Is Westminster Kennel Club Dog Show dissing shelter dogs?
The 2012 Westminster Kennel Club show is, er, dogged by controversy after dumping its long-time sponsor Pedigree over dog food ads that promote the adoption of sad-eyed shelter dogs.
The Westminster Kennel Club Dog Show is on TV Monday night, and the humans and canines in our household remain eager to see which breeds win. The hound group leads off the evening, followed by the toy group, the non-sporting group, and the herding group. Best of Show won’t be crowned until Tuesday night.
Yes, we know we could watch streaming video coverage of breed competitions during the day. But we’re supposed to be working then – not wondering how to pronounce “Xoloitzcuintli”. (That’s a new breed recognized by the American Kennel Club and debuting at Westminster this year.)

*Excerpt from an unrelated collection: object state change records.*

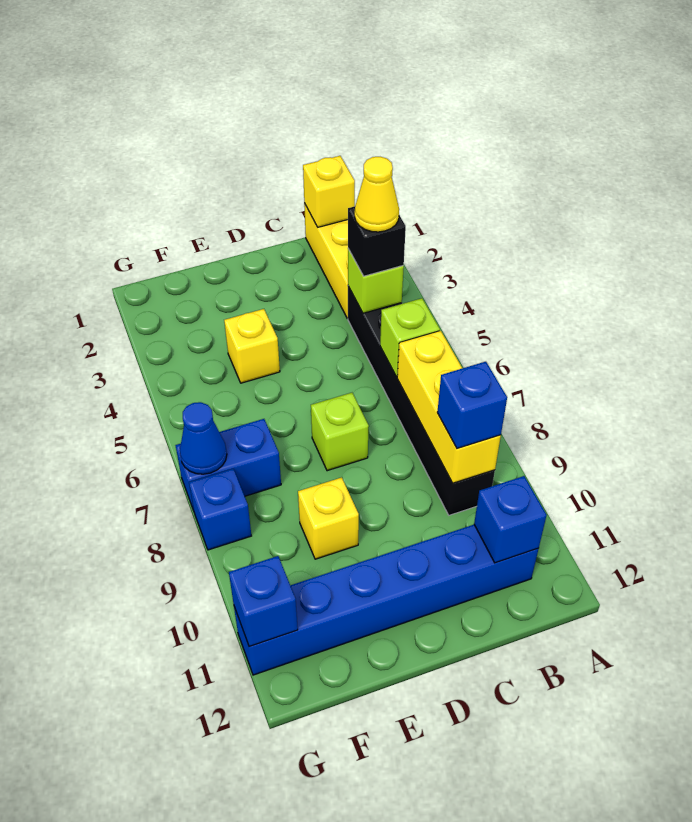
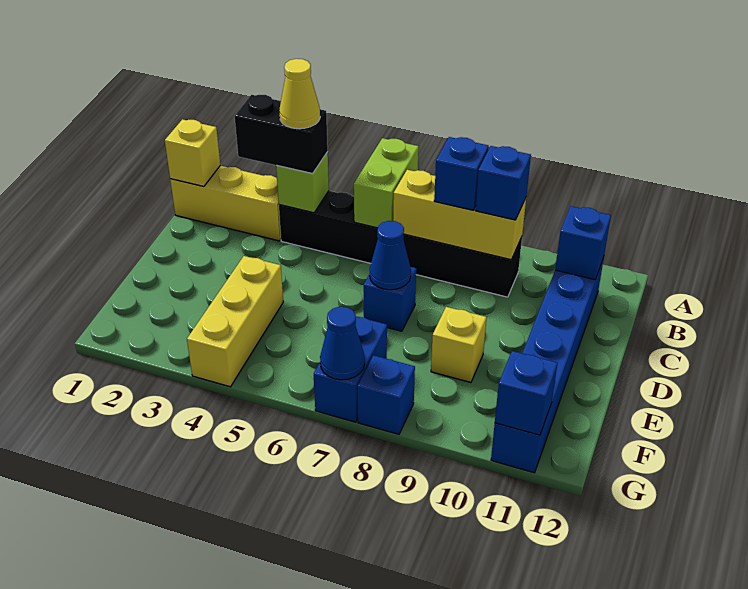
black brick B4 level 3 -> black brick B3:B4 level 3
lime brick B6 level 2 -> lime brick A6:B6 level 2
none -> blue brick B8 level 3
lime brick D7 level 1 -> blue brick D7 level 1
none -> blue cone D7 level 2
yellow brick E4 level 1 -> yellow brick E4:G4 level 1

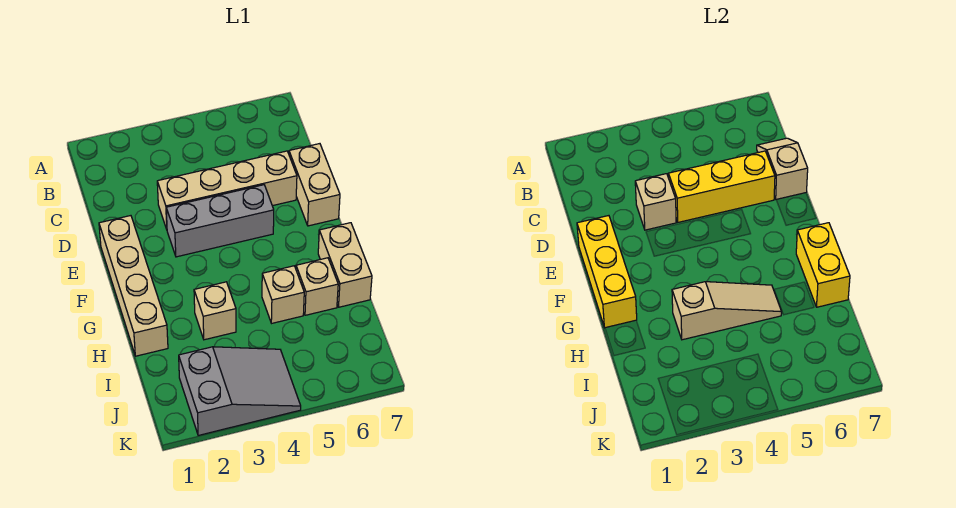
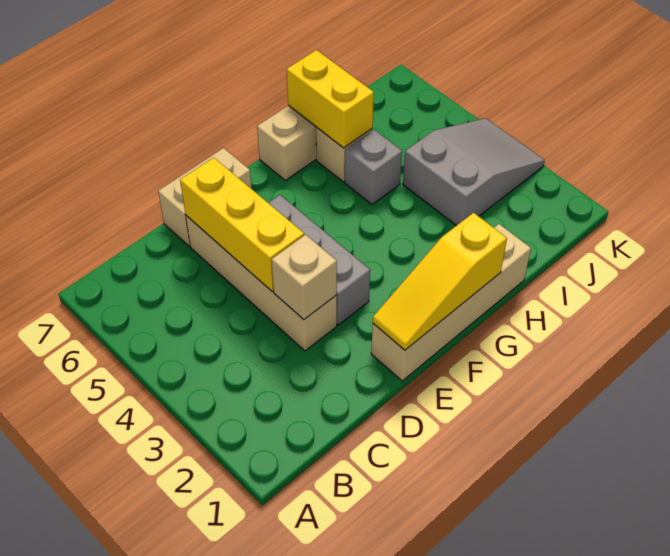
tan slope C7:D7 level 2 top D -> none
yellow brick E1:G1 level 2 -> yellow slope E1:G1 level 2 top G
yellow brick G7:H7 level 2 -> yellow brick H6:H7 level 2
tan brick H3 level 1 -> none
tan slope H3:H5 level 2 top 3 -> none
tan brick H5 level 1 -> grey brick H5 level 1
grey slope J2:K4 level 1 top 2 -> grey slope I3:K4 level 1 top I

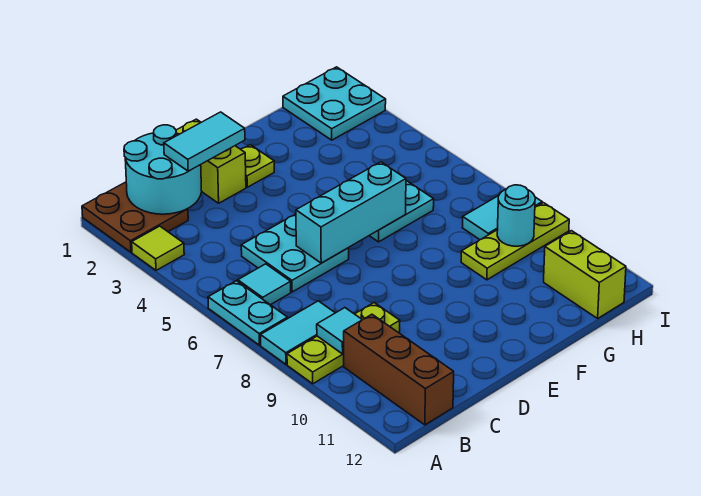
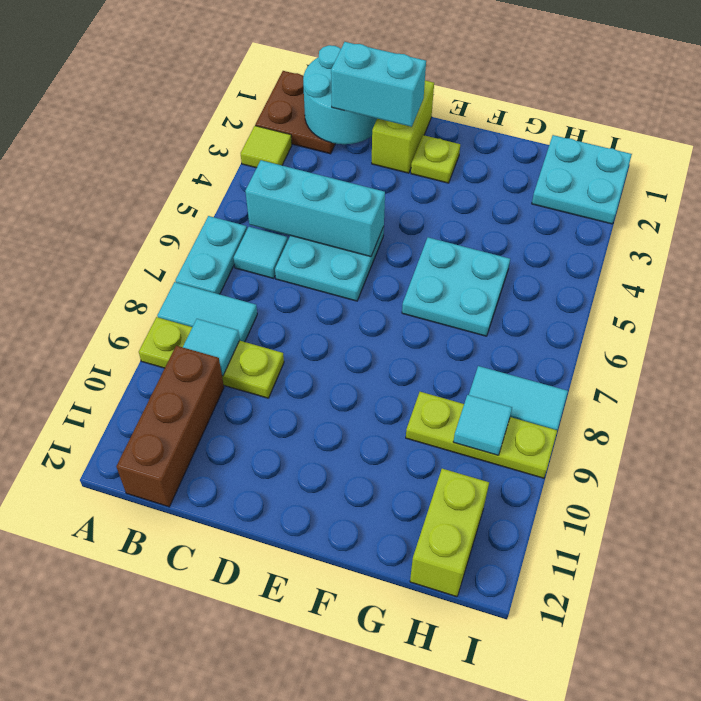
cyan tile C2:D2 level 3 -> cyan brick C2:D2 level 3
cyan brick D6:F6 level 2 -> cyan brick B5:D5 level 2
cyan round brick H9 level 2 -> cyan tile H9 level 2

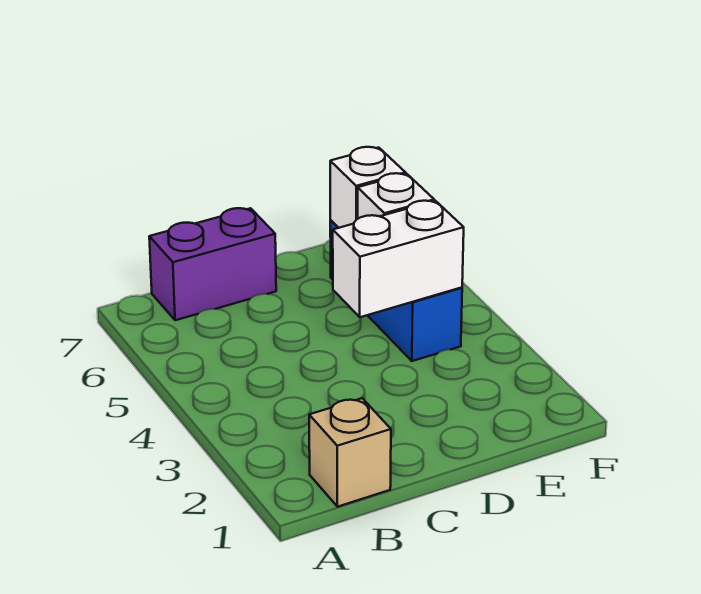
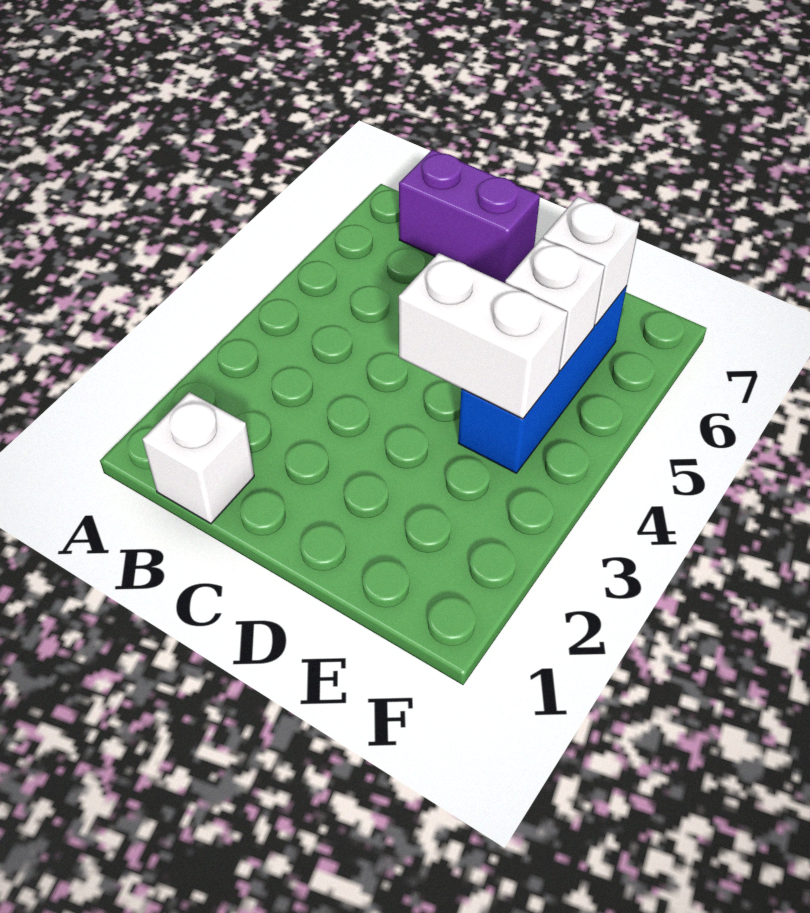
tan brick B1 level 1 -> white brick B1 level 1

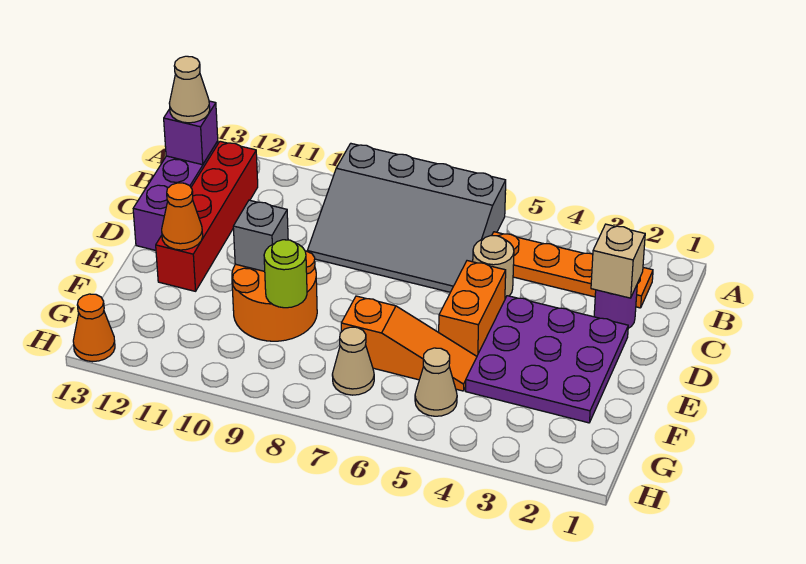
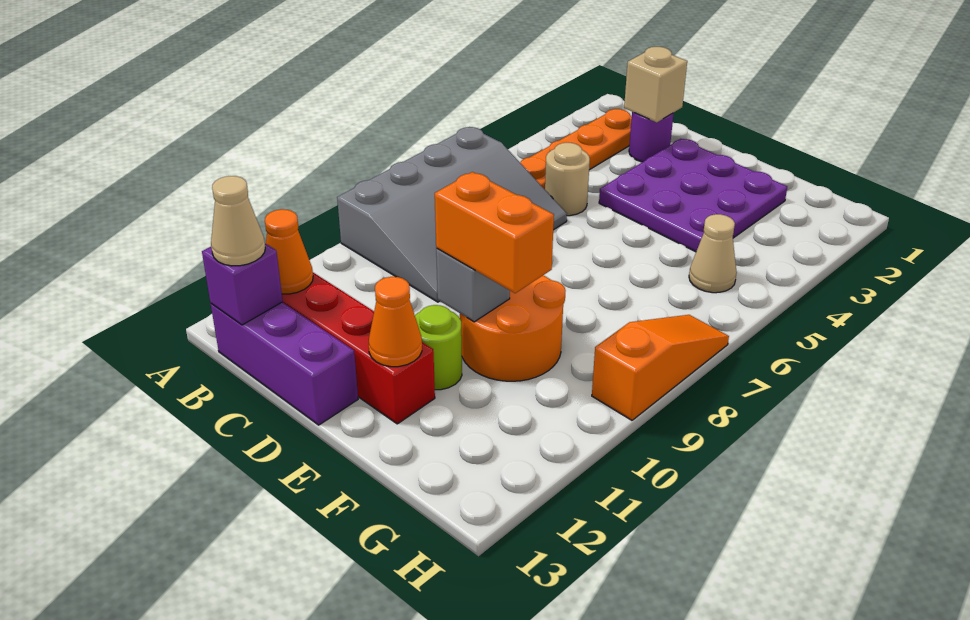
orange brick D5:E5 level 1 -> orange brick E10:F10 level 3
orange slope F5:F7 level 1 top 7 -> orange slope H7:H9 level 1 top 9
lime round brick F9 level 2 -> lime round brick E11 level 1
tan cone G7 level 1 -> none
orange cone H13 level 1 -> orange cone B12 level 2

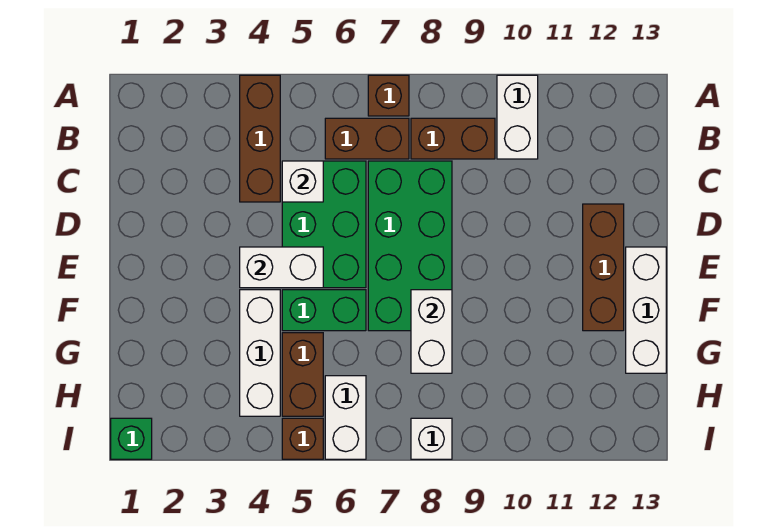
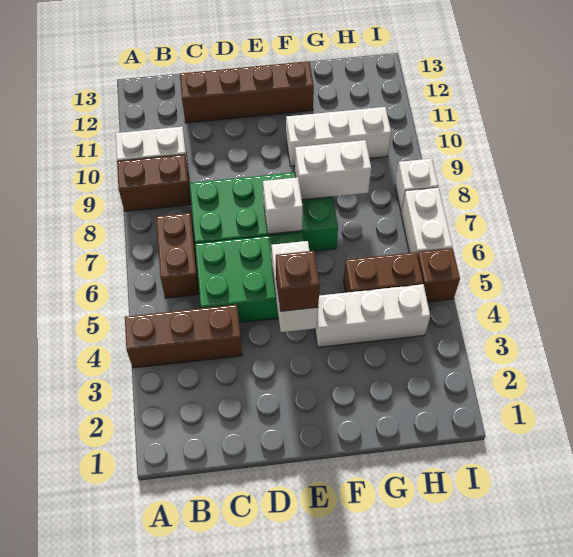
brown brick A7 level 1 -> brown brick E4 level 3
brown brick B8:B9 level 1 -> brown brick A9:B9 level 1
white brick C5 level 2 -> white brick E7 level 2
brown brick D12:F12 level 1 -> brown brick C12:F12 level 1
white brick E13:G13 level 1 -> white brick F10:H10 level 1
green brick F5:F6 level 1 -> none
white brick H6:I6 level 1 -> white brick I6:I7 level 1
green brick I1 level 1 -> none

But there’s a shadow over the nation’s preeminent canine competition in 2012, if you haven’t heard. Well, “shadow” may be going too far, but there’s certainly a controversy. The WKC has dumped long-time show sponsor Pedigree dog food. Club members didn’t like Pedigree’s ads, which promoted pet adoption by showing sad-eyed shelter dogs waiting for what rescue groups refer to as their “forever homes.”
Long-time show spokesman David Frei told the Associated Press that the Pedigree ads took the wrong approach.
“Show me an ad with a dog with a smile. Don’t try to shame me,” said Frei. “We told [Pedigree] that and they ignored us.”
According to the AP, Frei added that, “Our show is a celebration of dogs. We’re not promoting purebreds at the expense of non-purebreds. We celebrate all dogs. When we’re seeing puppies behind bars, it takes away from that. Not just because it’s sad, but it’s not our message.”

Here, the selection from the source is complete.